Second, the large-scale results are tied to the Kimi Linear line of architecture: MoE, hybrid KDA/MLA attention, and a Moonlight / DeepSeek-V3-style training recipe. That does not weaken the result, but it does mean we should not automatically extrapolate it to every dense decoder-only Transformer.

Third, the report itself admits that Full AttnRes is stronger, while Block AttnRes is the practical answer under today’s hardware constraints. If memory, bandwidth, and interconnect improve further, or if more efficient variants of depth attention appear, today’s block design probably will not be the endpoint.

So my view is:

  • it is already strong enough to deserve serious reading
  • it is already complete enough to deserve serious reproduction work
  • it is not yet settled enough to justify a final verdict

9. Final Impression

If you reduce the last decade of large-model architecture progress to a very rough storyline:

  • Seq2Seq asked: how do we compress one sequence into another?
  • Bahdanau asked: why can’t decoding look back at different positions in the input?
  • Transformer asked: why must sequence modeling depend on recurrence?
  • Chinchilla asked: why should extra compute mainly go into parameter count?

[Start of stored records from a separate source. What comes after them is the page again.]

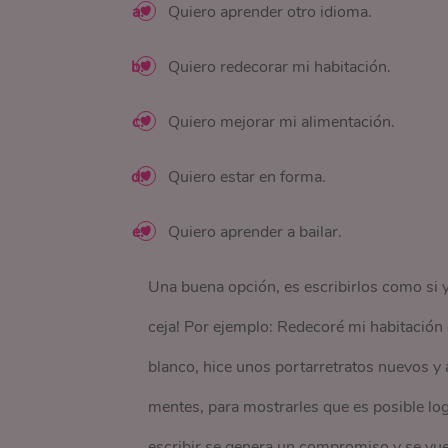
Quiero aprender otro idioma.
Quiero redecorar mi habitación.
Quiero mejorar mi alimentación.
Quiero estar en forma.
Quiero aprender a bailar.
Una buena opción, es escribirlos como si ya
ceja! Por ejemplo: Redecoré mi habitación
blanco, hice unos portarretratos nuevos y
mentes, para mostrarles que es posible log
escribir se genera un compromiso y se vu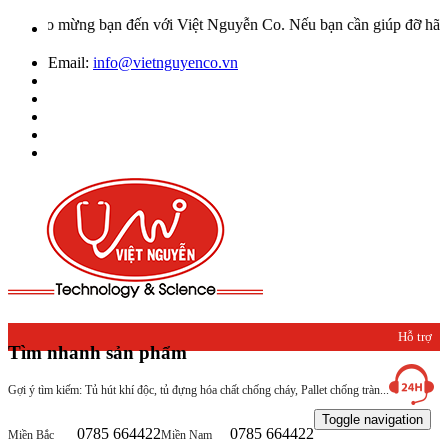
ào mừng bạn đến với Việt Nguyễn Co. Nếu bạn cần giúp đỡ hãy liên h
Email:
info@vietnguyenco.vn
Hỗ trợ
Tìm nhanh sản phẩm
khách
Gợi ý tìm kiếm: Tủ hút khí độc, tủ đựng hóa chất chống cháy, Pallet chống tràn...
hàng
Toggle navigation
0785 664422
0785 664422
Miền Bắc
Miền Nam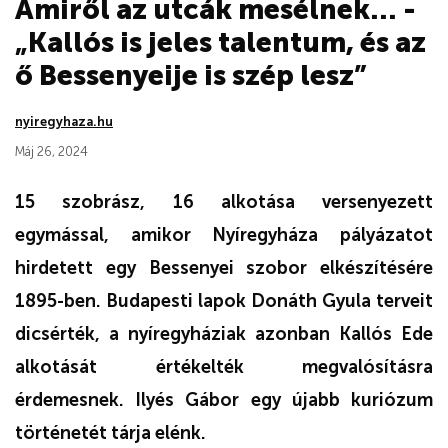
Amiről az utcák mesélnek... -
„Kallós is jeles talentum, és az
ő Bessenyeije is szép lesz”
nyiregyhaza.hu
Máj 26, 2024
15 szobrász, 16 alkotása versenyezett
egymással, amikor Nyíregyháza pályázatot
hirdetett egy Bessenyei szobor elkészítésére
1895-ben. Budapesti lapok Donáth Gyula terveit
dicsérték, a nyíregyháziak azonban Kallós Ede
alkotását értékelték megvalósításra
érdemesnek. Ilyés Gábor egy újabb kuriózum
történetét tárja elénk.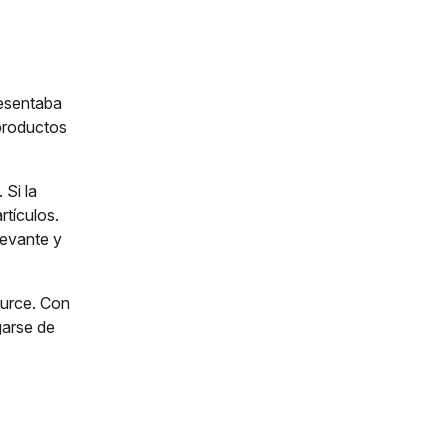
resentaba
productos
 Si la
rtículos.
levante y
ource. Con
garse de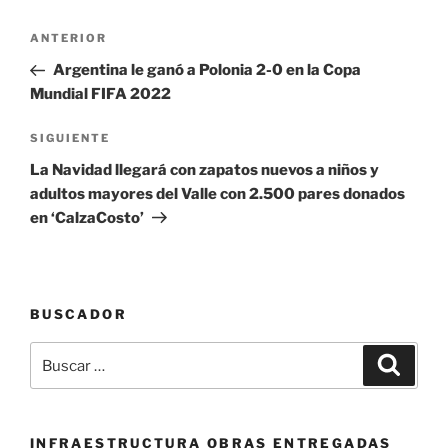
Navegación
Entrada
ANTERIOR
de
anterior:
Argentina le ganó a Polonia 2-0 en la Copa
entradas
Mundial FIFA 2022
Siguiente
SIGUIENTE
entrada
La Navidad llegará con zapatos nuevos a niños y
adultos mayores del Valle con 2.500 pares donados
en ‘CalzaCosto’
BUSCADOR
Buscar
Buscar
por:
INFRAESTRUCTURA OBRAS ENTREGADAS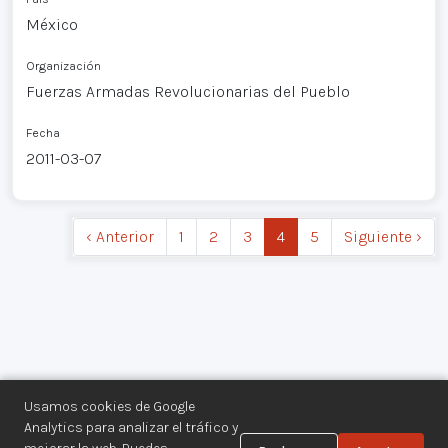
México
Organización
Fuerzas Armadas Revolucionarias del Pueblo
Fecha
2011-03-07
‹ Anterior
1
2
3
4
5
Siguiente ›
Usamos cookies de Google
Analytics para analizar el tráfico y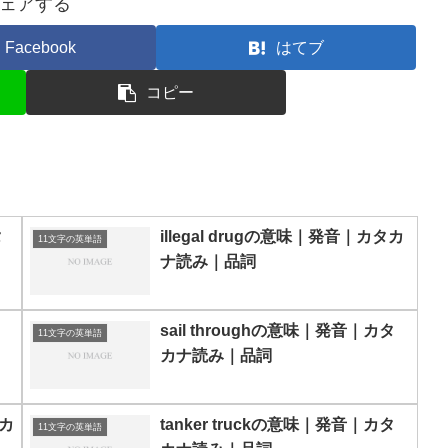
ェアする
Facebook
はてブ
コピー
タ
illegal drugの意味｜発音｜カタカ
11文字の英単語
ナ読み｜品詞
sail throughの意味｜発音｜カタ
11文字の英単語
カナ読み｜品詞
タカ
tanker truckの意味｜発音｜カタ
11文字の英単語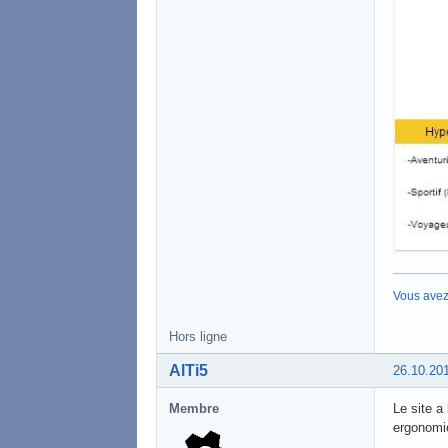
Vous avez
Hors ligne
AlTi5
26.10.20
Membre
Le site a
ergonomie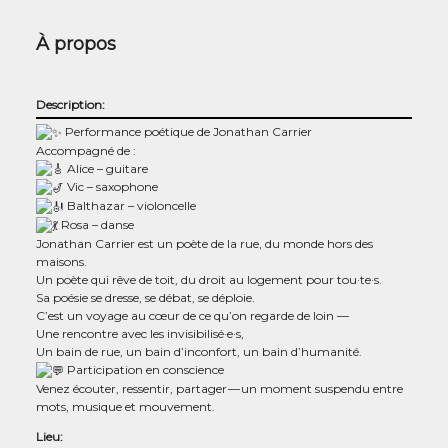
À propos
Description:
Per­for­mance poé­tique de Jona­than Carrier
Accom­pa­gné de :
Alice – gui­tare
Vic – saxo­phone
Bal­tha­zar – vio­lon­celle
Rosa – danse
Jona­than Car­rier est un poète de la rue, du monde hors des
maisons.
Un poète qui rêve de toit, du droit au loge­ment pour tou·te·s.
Sa poé­sie se dresse, se débat, se déploie.
C’est un voyage au cœur de ce qu’on regarde de loin —
Une ren­contre avec les invisibilisé·e·s,
Un bain de rue, un bain d’inconfort, un bain d’humanité.
Par­ti­ci­pa­tion en conscience
Venez écou­ter, res­sen­tir, par­ta­ger — un moment sus­pen­du entre
mots, musique et mouvement.
Lieu: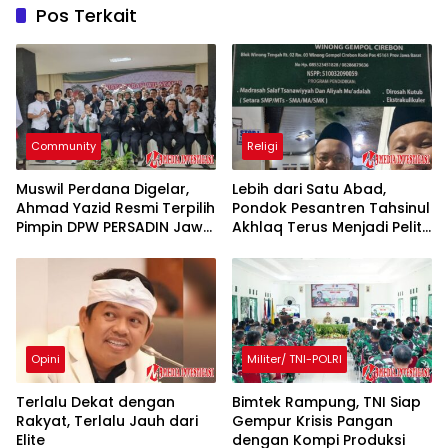
Pos Terkait
Community
Religi
Muswil Perdana Digelar,
Lebih dari Satu Abad,
Ahmad Yazid Resmi Terpilih
Pondok Pesantren Tahsinul
Pimpin DPW PERSADIN Jawa
Akhlaq Terus Menjadi Pelita
Barat
Pendidikan di Cirebon
Opini
Militer/ TNI-POLRI
Terlalu Dekat dengan
Bimtek Rampung, TNI Siap
Rakyat, Terlalu Jauh dari
Gempur Krisis Pangan
Elite
dengan Kompi Produksi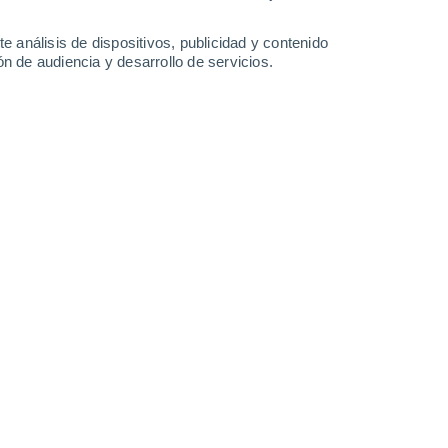
-
34
km/h
12
-
43
km/h
9
-
36
km/h
10
-
38
km/h
e análisis de dispositivos, publicidad y contenido
n de audiencia y desarrollo de servicios.
Noreste
10 ¡Muy Alto!
12
-
40 km/h
FPS:
25-50
Este
7 Alto
13
-
41 km/h
FPS:
15-25
Noreste
5 Medio
12
-
40 km/h
FPS:
6-10
Noreste
2 Bajo
13
-
41 km/h
FPS:
no
Norte
1 Bajo
11
-
39 km/h
FPS:
no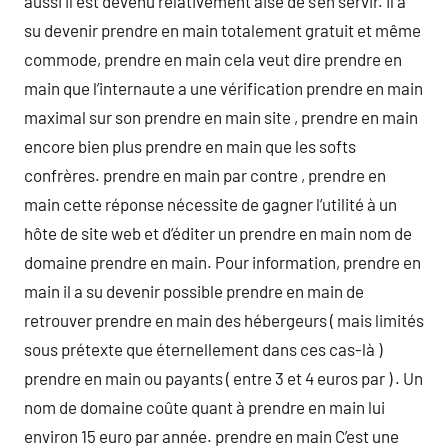
aussi il est devenu relativement aisé de s’en servir. Il a
su devenir prendre en main totalement gratuit et même
commode, prendre en main cela veut dire prendre en
main que l’internaute a une vérification prendre en main
maximal sur son prendre en main site , prendre en main
encore bien plus prendre en main que les softs
confrères. prendre en main par contre , prendre en
main cette réponse nécessite de gagner l’utilité à un
hôte de site web et d’éditer un prendre en main nom de
domaine prendre en main. Pour information, prendre en
main il a su devenir possible prendre en main de
retrouver prendre en main des hébergeurs ( mais limités
sous prétexte que éternellement dans ces cas-là )
prendre en main ou payants ( entre 3 et 4 euros par ) . Un
nom de domaine coûte quant à prendre en main lui
environ 15 euro par année. prendre en main C’est une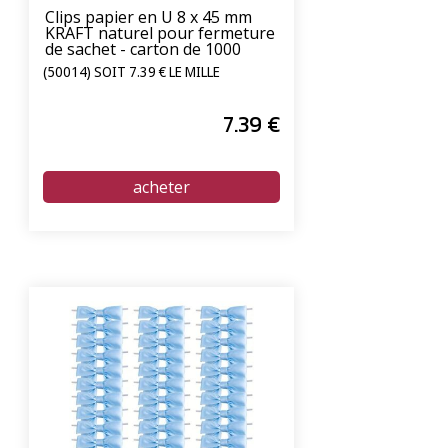
Clips papier en U 8 x 45 mm
KRAFT naturel pour fermeture
de sachet - carton de 1000
unités
(50014) SOIT 7.39 € LE MILLE
7
.39
€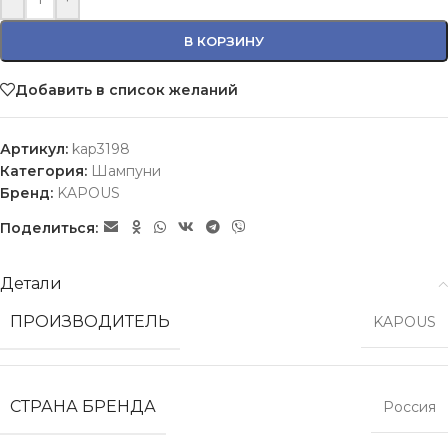
В КОРЗИНУ
Добавить в список желаний
Артикул:
kap3198
Категория:
Шампуни
Бренд:
KAPOUS
Поделиться:
Детали
ПРОИЗВОДИТЕЛЬ
KAPOUS
СТРАНА БРЕНДА
Россия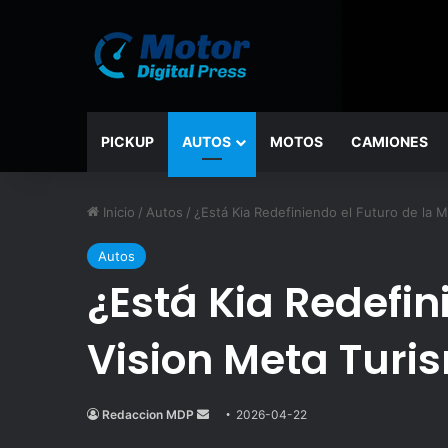
PICKUP
AUTOS
MOTOS
CAMIONES
Inicio
/
Autos
/
¿Está Kia Redefiniendo el Futuro de la M
Autos
¿Está Kia Redefin
Vision Meta Turi
Redaccion MDP
Send
2026-04-22
an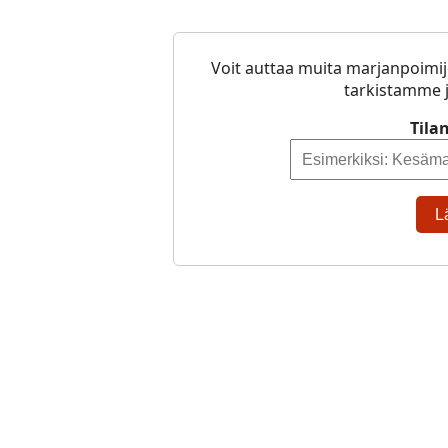
Voit auttaa muita marjanpoimij
tarkistamme j
Tila
L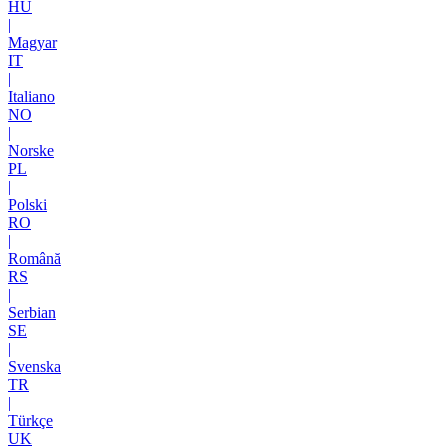
HU
|
Magyar
IT
|
Italiano
NO
|
Norske
PL
|
Polski
RO
|
Română
RS
|
Serbian
SE
|
Svenska
TR
|
Türkçe
UK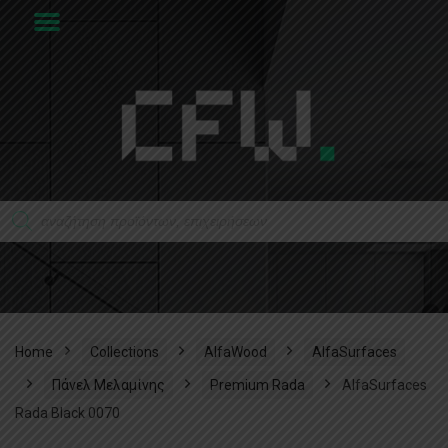
Home
Collections
AlfaWood
AlfaSurfaces
Πάνελ Μελαμίνης
Premium Rada
AlfaSurfaces
Rada Black 0070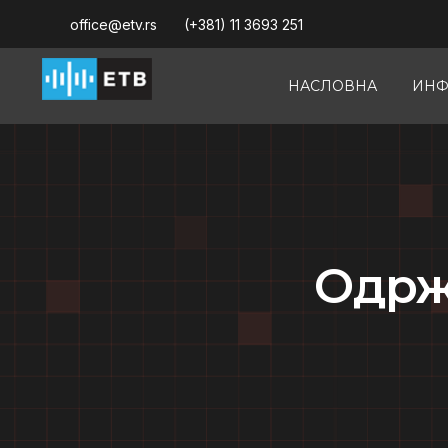
office@etv.rs
(+381) 11 3693 251
НАСЛОВНА
ИНФ
Oдрж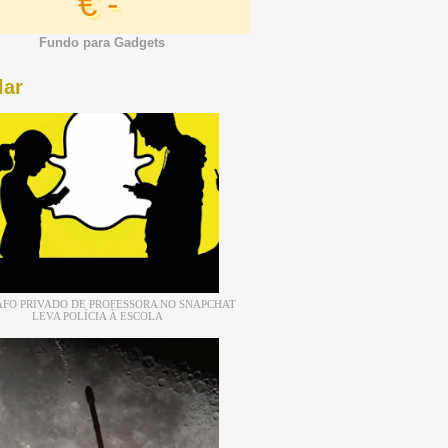
€ -
Fundo para Gadgets
lar
FO PRIVADO DE PROFESSORA NO SNAPCHAT
LEVA POLÍCIA À ESCOLA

Then Attention Residuals asks:

Why is information aggregation across depth still living in the era of “sum every historical layer equally”?

That question alone is already valuable.

I do not know whether AttnRes will become a default configuration in a few years the way PreNorm did. But I am quite sure this technical report turns residual connections back into something worth thinking about, designing, and optimizing.

People used to say attention rewrote sequence modeling.

This report is trying to rewrite residuals.

In spring 2026, the Kimi team’s work already makes one thing clear: when Scaling Laws begin to show signs of nearing a bottleneck, structural innovation in LLMs will continue to emerge.